Although Rev. Wright does not mention these added examples, the U.S. also bombed dams in North Korea during the Korean War to flood the fields and starve the population; and President Richard Nixon, during the Vietnam War, carpet-bombed North Vietnam (unlike the graduated bombing campaign of President Lyndon Johnson) and scolded Henry Kissinger that Kissinger was excessively worried about civilian casualties. In the Philippine insurrection after the U.S. “liberated” the islands during the Spanish-American War of 1898, the U.S. military burned villages and crops, committed many atrocities against civilians, and tortured them.

But what about Wright’s implication that U.S. foreign policy causes blowback terrorism against the United States? Again, the facts are on his side. Poll after poll in the Arab/Islamic world indicates that U.S. political and economic freedoms, technology, and even culture are popular in these countries, but U.S. interventionist foreign policy toward the Middle East is not.
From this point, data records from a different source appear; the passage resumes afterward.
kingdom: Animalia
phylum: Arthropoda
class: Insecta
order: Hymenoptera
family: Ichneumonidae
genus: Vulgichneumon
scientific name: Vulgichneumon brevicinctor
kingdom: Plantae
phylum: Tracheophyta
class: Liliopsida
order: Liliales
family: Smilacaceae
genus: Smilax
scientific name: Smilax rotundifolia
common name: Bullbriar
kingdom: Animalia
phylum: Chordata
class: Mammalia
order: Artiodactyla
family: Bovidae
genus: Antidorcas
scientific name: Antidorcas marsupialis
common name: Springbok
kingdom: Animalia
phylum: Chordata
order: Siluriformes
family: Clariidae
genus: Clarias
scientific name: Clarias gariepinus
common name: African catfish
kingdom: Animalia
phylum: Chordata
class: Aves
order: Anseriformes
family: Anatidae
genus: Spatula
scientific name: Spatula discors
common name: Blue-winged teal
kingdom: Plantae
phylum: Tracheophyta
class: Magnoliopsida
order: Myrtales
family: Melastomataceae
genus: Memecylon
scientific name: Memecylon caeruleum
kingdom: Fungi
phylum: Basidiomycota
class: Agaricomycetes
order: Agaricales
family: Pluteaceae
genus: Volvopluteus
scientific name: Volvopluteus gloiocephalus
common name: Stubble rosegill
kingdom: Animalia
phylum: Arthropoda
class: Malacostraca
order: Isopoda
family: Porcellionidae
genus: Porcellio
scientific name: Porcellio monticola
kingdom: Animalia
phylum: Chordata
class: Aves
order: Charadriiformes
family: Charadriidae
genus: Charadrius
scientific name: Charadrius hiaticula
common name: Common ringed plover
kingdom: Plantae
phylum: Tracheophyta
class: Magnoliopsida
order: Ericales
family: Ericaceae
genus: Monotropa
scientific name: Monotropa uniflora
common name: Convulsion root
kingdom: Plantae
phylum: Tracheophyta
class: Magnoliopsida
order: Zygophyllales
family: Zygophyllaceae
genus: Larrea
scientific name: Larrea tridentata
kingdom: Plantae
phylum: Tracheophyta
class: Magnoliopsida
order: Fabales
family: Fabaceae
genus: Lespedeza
Bin Laden has repeatedly said that he attacks the United States because of its occupation of Muslim lands and its support for corrupt Middle Eastern governments. Finally, empirical studies have linked U.S. foreign occupation and military interventions with blowback terrorism against the U.S. targets.

The upshot of Rev. Wright’s remarks is that if the United States militarily intervened less overseas, the chickens would not be roosting as much in the U.S. henhouse. It is too bad that Rev. Wright’s largely correct analysis of U.S. foreign policy is being thrown out with his other wacky and bigoted ravings.